• Problems to work on:
1 - Reproduce word for word the part of the pandas string dtype proposal that begins at "To solve the second" and ends after "the default data types.".
2 - According to the pandas string dtype proposal, in which pandas version was a string dtype variant backed by PyArrow added?

• Excerpted passage:
##########

PDEP-14: Dedicated string data type for pandas 3.0

Created: May 3, 2024
Status: Accepted
Discussion: https://github.com/pandas-dev/pandas/pull/58551
Author: Joris Van den Bossche
Revision: 1

Abstract

This PDEP proposes to introduce a dedicated string dtype that will be used by default in pandas 3.0:

In pandas 3.0, enable a string dtype ("str") by default, using PyArrow if available or otherwise a string dtype using numpy object-dtype under the hood as fallback.
The default string dtype will use missing value semantics (using NaN) consistent with the other default data types.

This will give users a long-awaited proper string dtype for 3.0, while 1) not (yet) making PyArrow a hard dependency, but only a dependency used by default, and 2) leaving room for future improvements (different missing value semantics, using NumPy 2.0 strings, etc).

Background

Currently, pandas by default stores text data in an object-dtype NumPy array. The current implementation has two primary drawbacks. First, object dtype is not specific to strings: any Python object can be stored in an object-dtype array, not just strings, and seeing object as the dtype for a column with strings is confusing for users. Second: this is not efficient (all string methods on a Series are eventually calling Python methods on the individual string objects).

To solve the first issue, a dedicated extension dtype for string data has already been added in pandas 1.0. This has always been opt-in for now, requiring users to explicitly request the dtype (with dtype="string" or dtype=pd.StringDtype()). The array backing this string dtype was initially almost the same as the default implementation, i.e. an object-dtype NumPy array of Python strings.

To solve the second issue (performance), pandas contributed to the development of string kernels in the PyArrow package, and a variant of the string dtype backed by PyArrow was added in pandas 1.3. This could be specified with the storage keyword in the opt-in string dtype (pd.StringDtype(storage="pyarrow")).

Since its introduction, the StringDtype has always been opt-in, and has used the experimental pd.NA sentinel for missing values (which was also introduced in pandas 1.0). However, up to this date, pandas has not yet taken the step to use pd.NA for for any default dtype, and thus the StringDtype deviates in missing value behaviour compared to the default data types.

In 2023, PDEP-10 proposed to start using a PyArrow-backed string dtype by default in pandas 3.0 (i.e. infer this type for string data instead of object dtype). To ensure we could use the variant of StringDtype backed by PyArrow instead of Python objects (for better performance), it proposed to make pyarrow a new required runtime dependency of pandas.

##########

• Material provided:
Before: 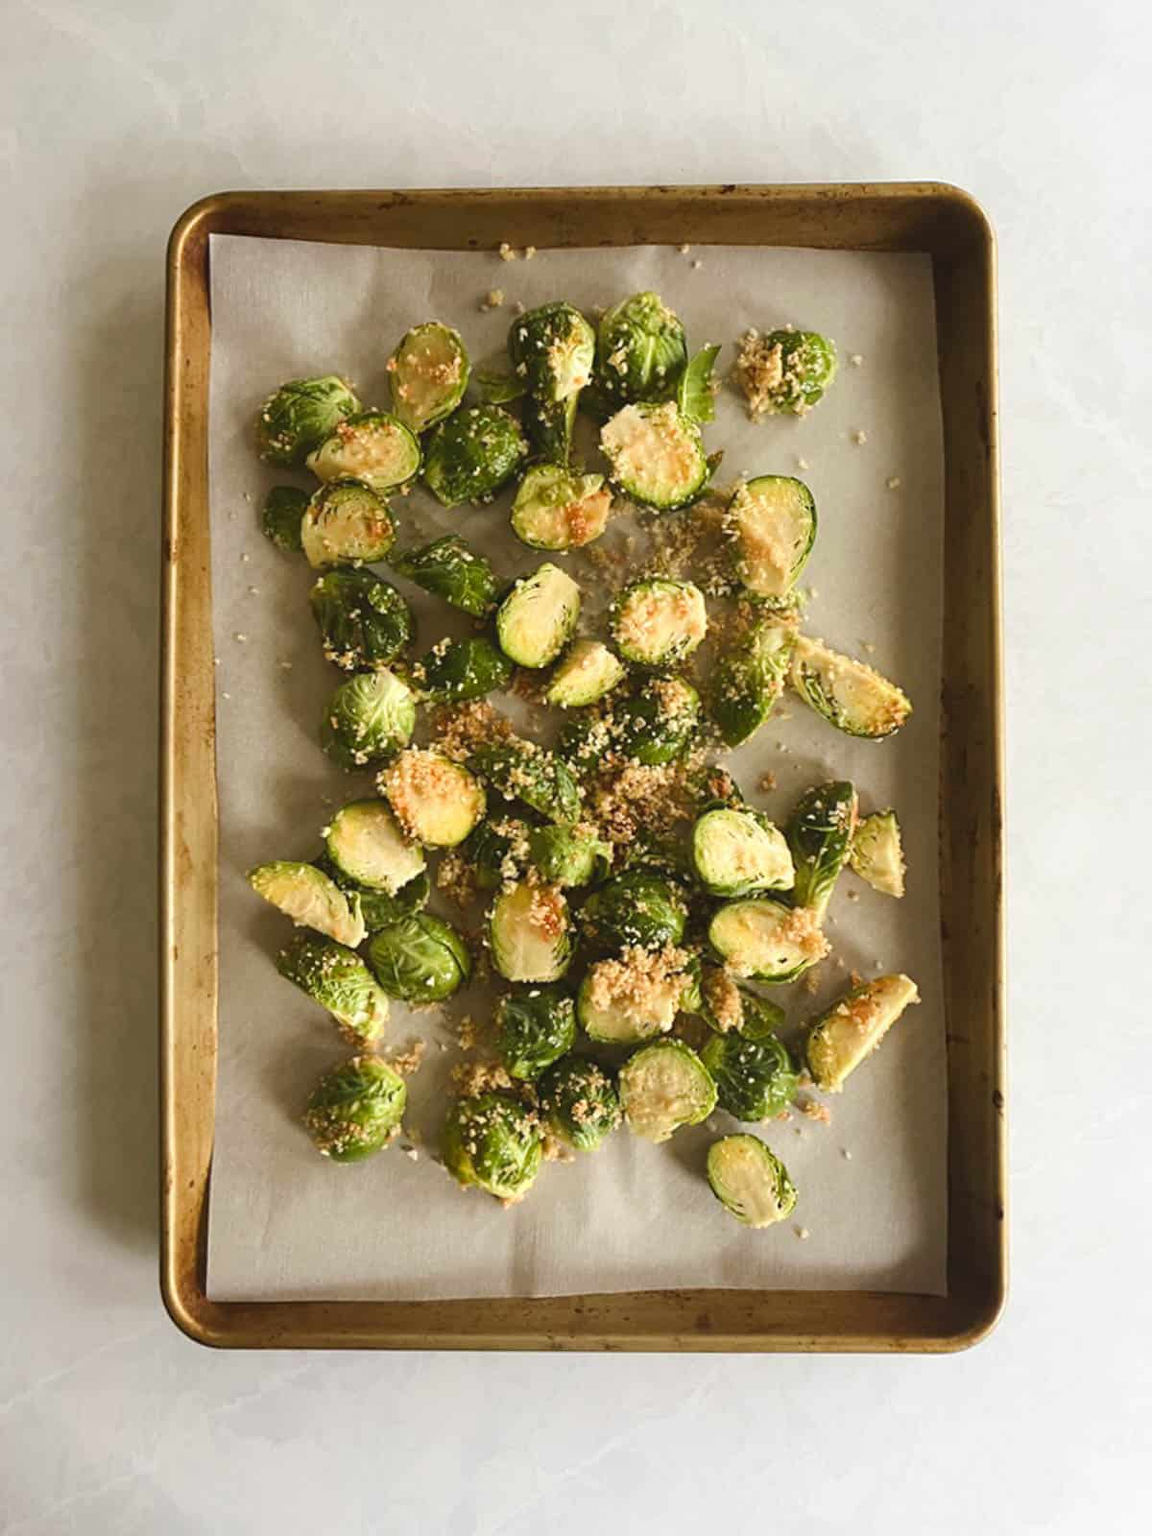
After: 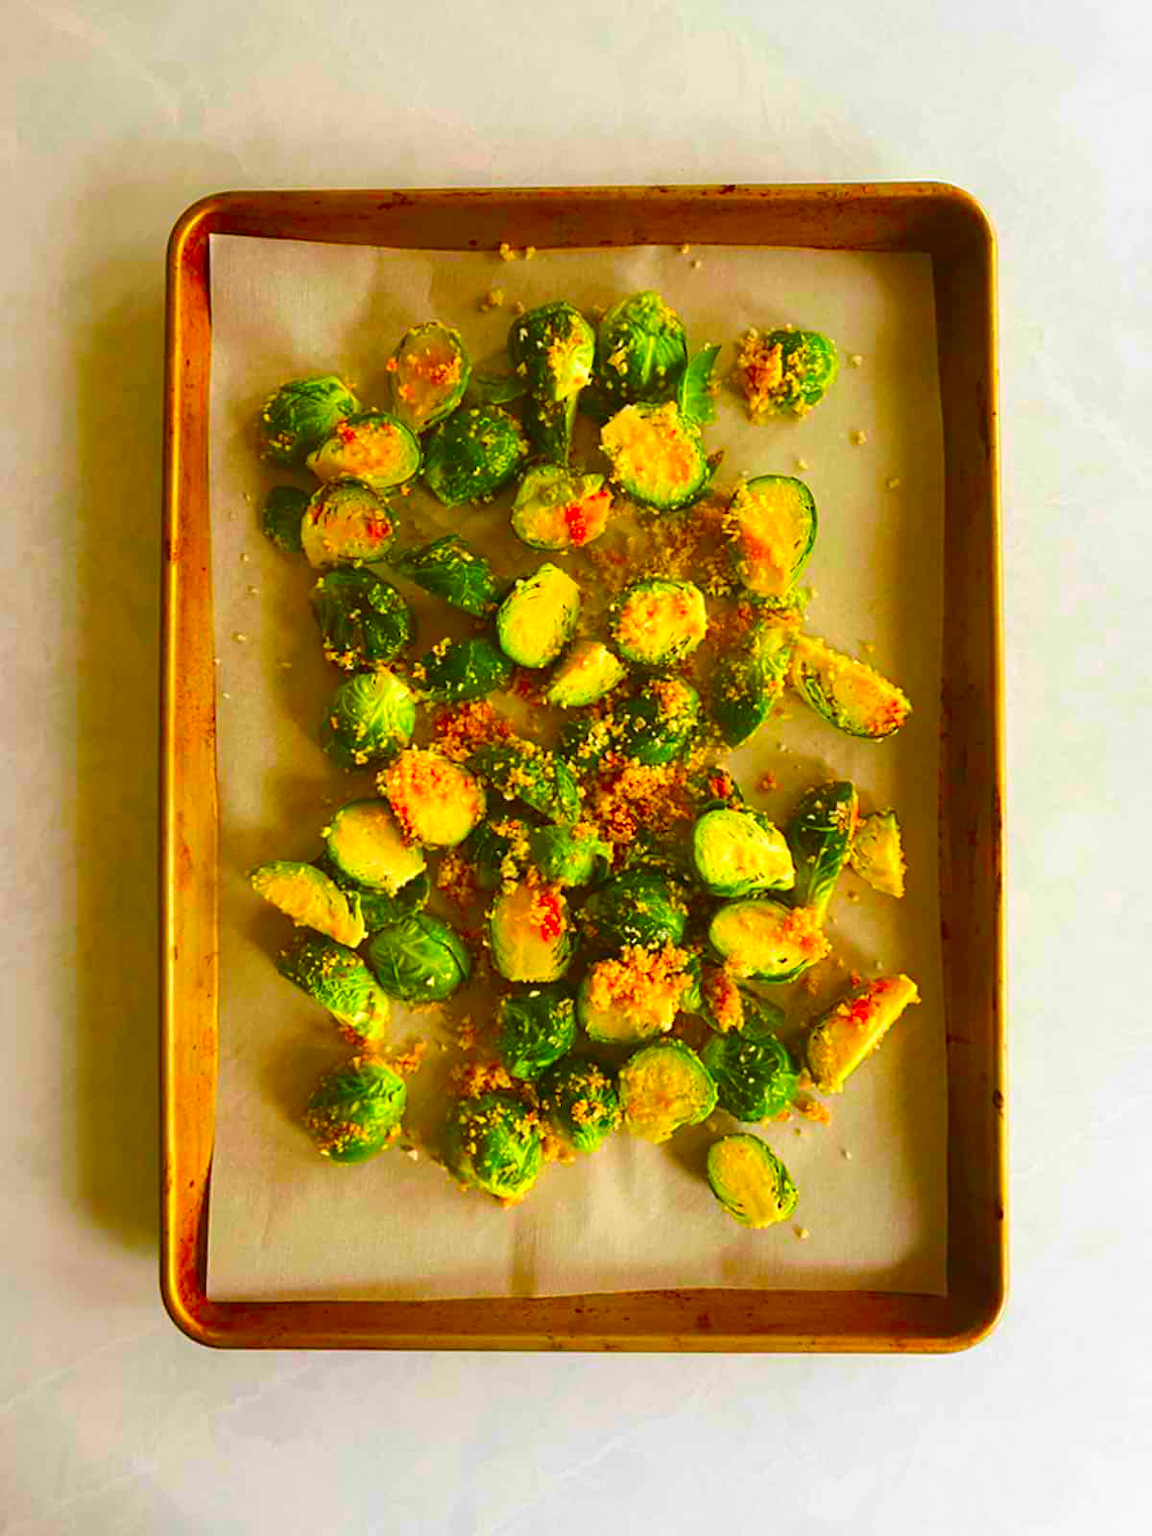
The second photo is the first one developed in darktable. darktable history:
color correction: highlights b* 0.058, saturation 2.95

##########

• Responses:
1 -
To solve the second issue (performance), pandas contributed to the development of string kernels in the PyArrow package, and a variant of the string dtype backed by PyArrow was added in pandas 1.3. This could be specified with the storage keyword in the opt-in string dtype (pd.StringDtype(storage="pyarrow")).

Since its introduction, the StringDtype has always been opt-in, and has used the experimental pd.NA sentinel for missing values (which was also introduced in pandas 1.0). However, up to this date, pandas has not yet taken the step to use pd.NA for for any default dtype, and thus the StringDtype deviates in missing value behaviour compared to the default data types.

2 - Pandas 1.3.